Sulphur Removal During Combustion
A number of technologies to prevent the production and release of SO2 during combustion have been developed over the past decade, but very few have achieved wide commercial application to date. The most developed are the Fluidised Bed Combustion (FBC) process and the integrated Gasification Combined Cycle (IGCC) system.
Fluidised Bed Combustion
This process involves the combustion of coal in a bed of inert material such as sand, with air being blown up from beneath the bed at high velocities. As velocity increases individual particles begin to be forced upwards until they reach a point at which they remain suspended in the air stream.
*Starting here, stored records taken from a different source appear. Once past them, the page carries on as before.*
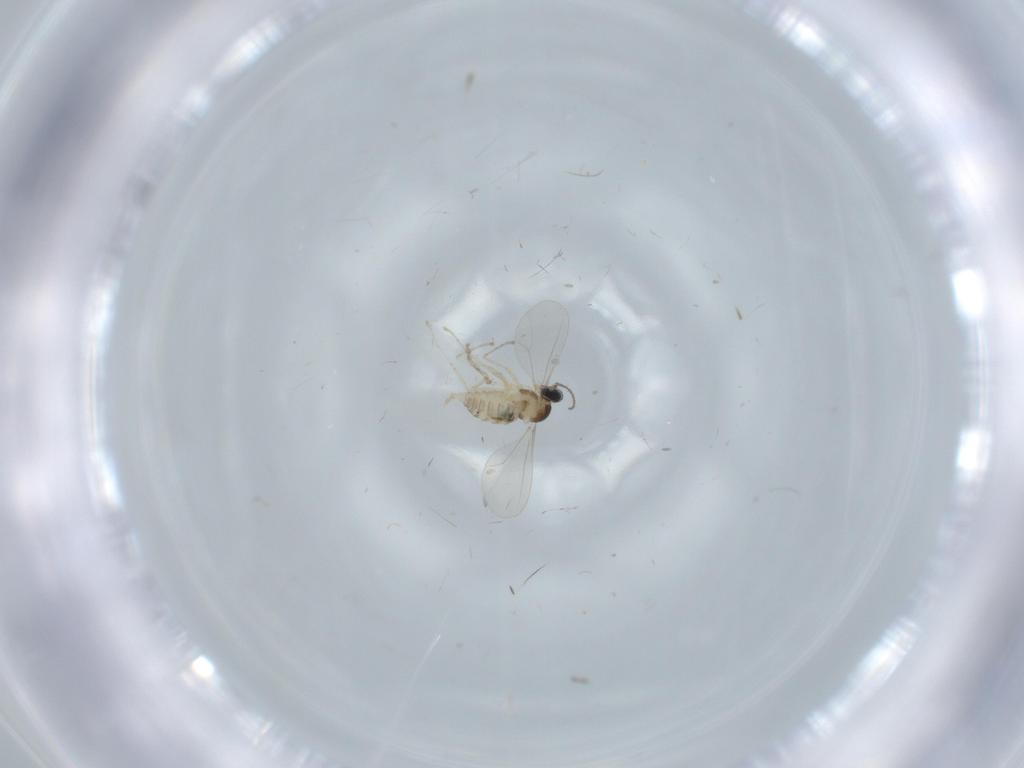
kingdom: Animalia
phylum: Arthropoda
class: Insecta
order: Diptera
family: Cecidomyiidae
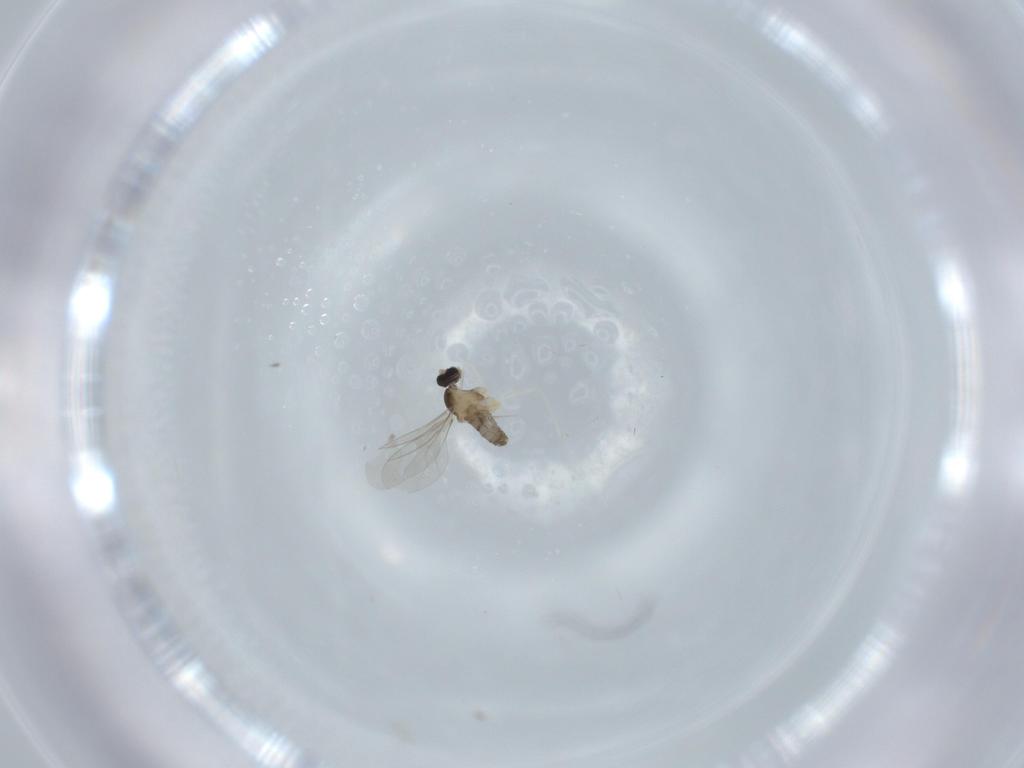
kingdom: Animalia
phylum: Arthropoda
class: Insecta
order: Diptera
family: Cecidomyiidae
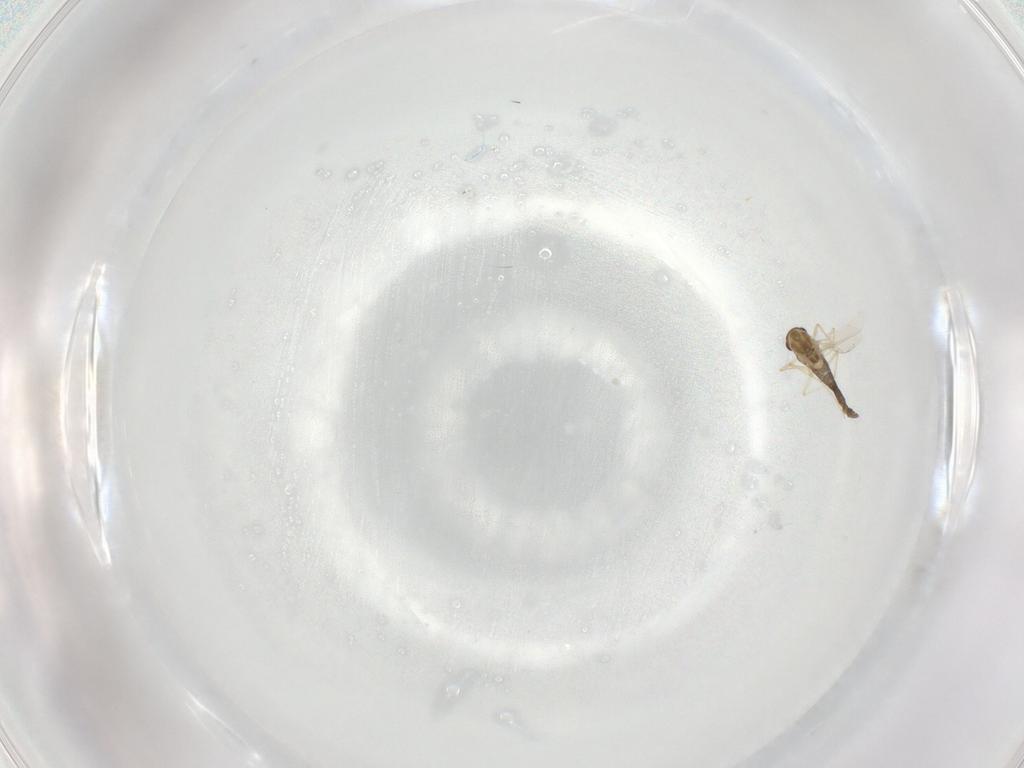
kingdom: Animalia
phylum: Arthropoda
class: Insecta
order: Diptera
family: Chironomidae
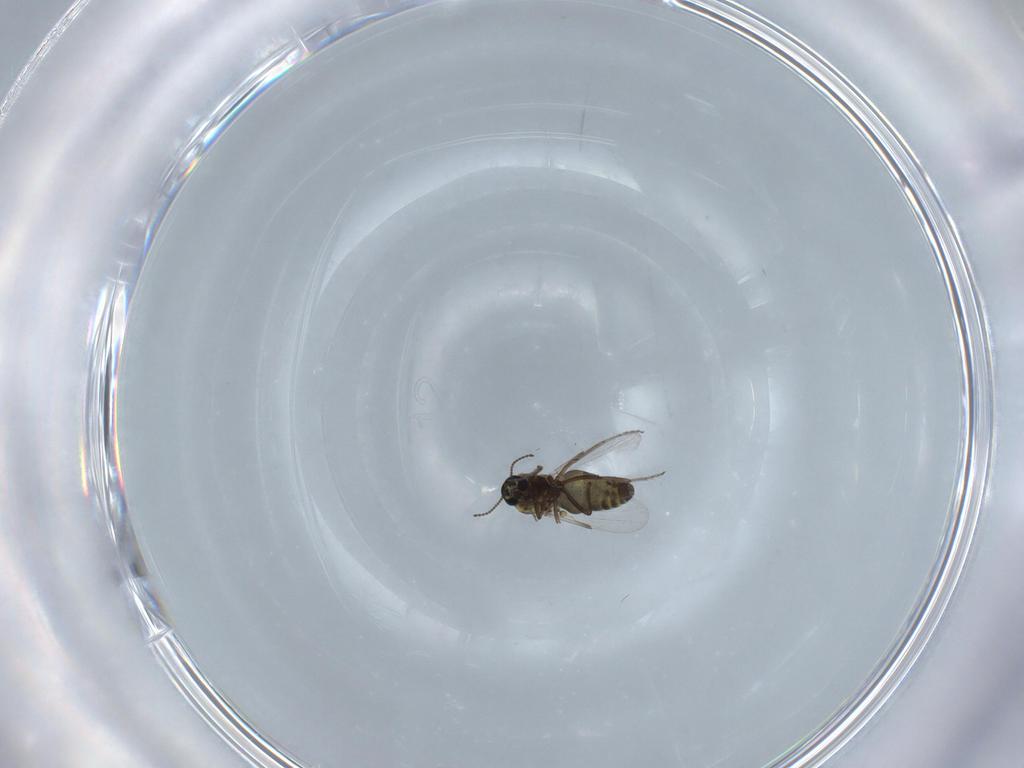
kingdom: Animalia
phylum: Arthropoda
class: Insecta
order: Diptera
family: Ceratopogonidae
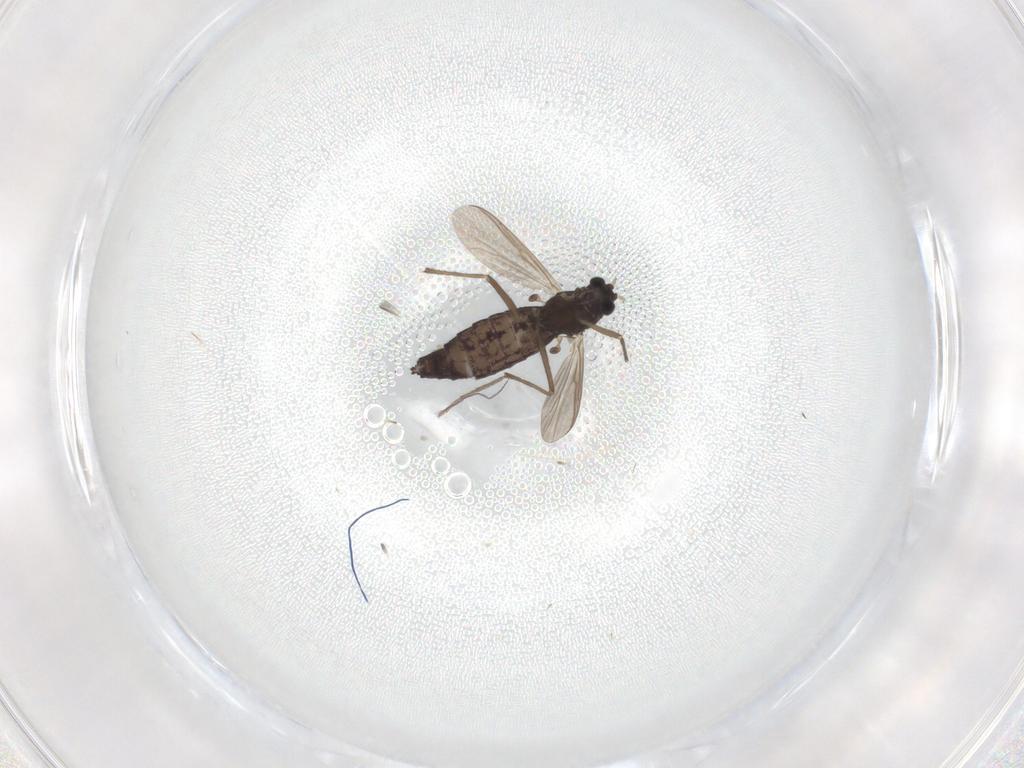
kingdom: Animalia
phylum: Arthropoda
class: Insecta
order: Diptera
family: Chironomidae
The bed in this state behaves like a liquid and can be described as fluidised. Tubes containing water are immersed in the bed to absorb the generated heat (this water is converted to steam which is used to drive the steam turbine and thus produces electricity). The fluidised movement within the combustion chamber results in a greater heat transfer efficiency to the water filled tubes and therefore operating temperatures are lower than in a conventional system. SO2 emissions can be controlled in this system by adding a sorbent (a substance used to absorb any SO2 present, for example lime or limestone) to the bed of inert material. The limestone effectively absorbs the SO2 as it is released from the coal and retains it within the ash, which is removed regularly. The low combustion temperatures allow efficient combustion to take place without causing the ash to soften, thereby allowing easy removal of the ash containing the absorbed SO2.
The FBC can achieve in the region of 80 - 90% SO2 removal. Two main disadvantages of this system are firstly the large quantities of sorbent required (approximately twice that of an FGD system (see later) to achieve the same SO2 removal), and secondly the large quantities of strongly alkaline waste produced, which is generally disposed of in landfill.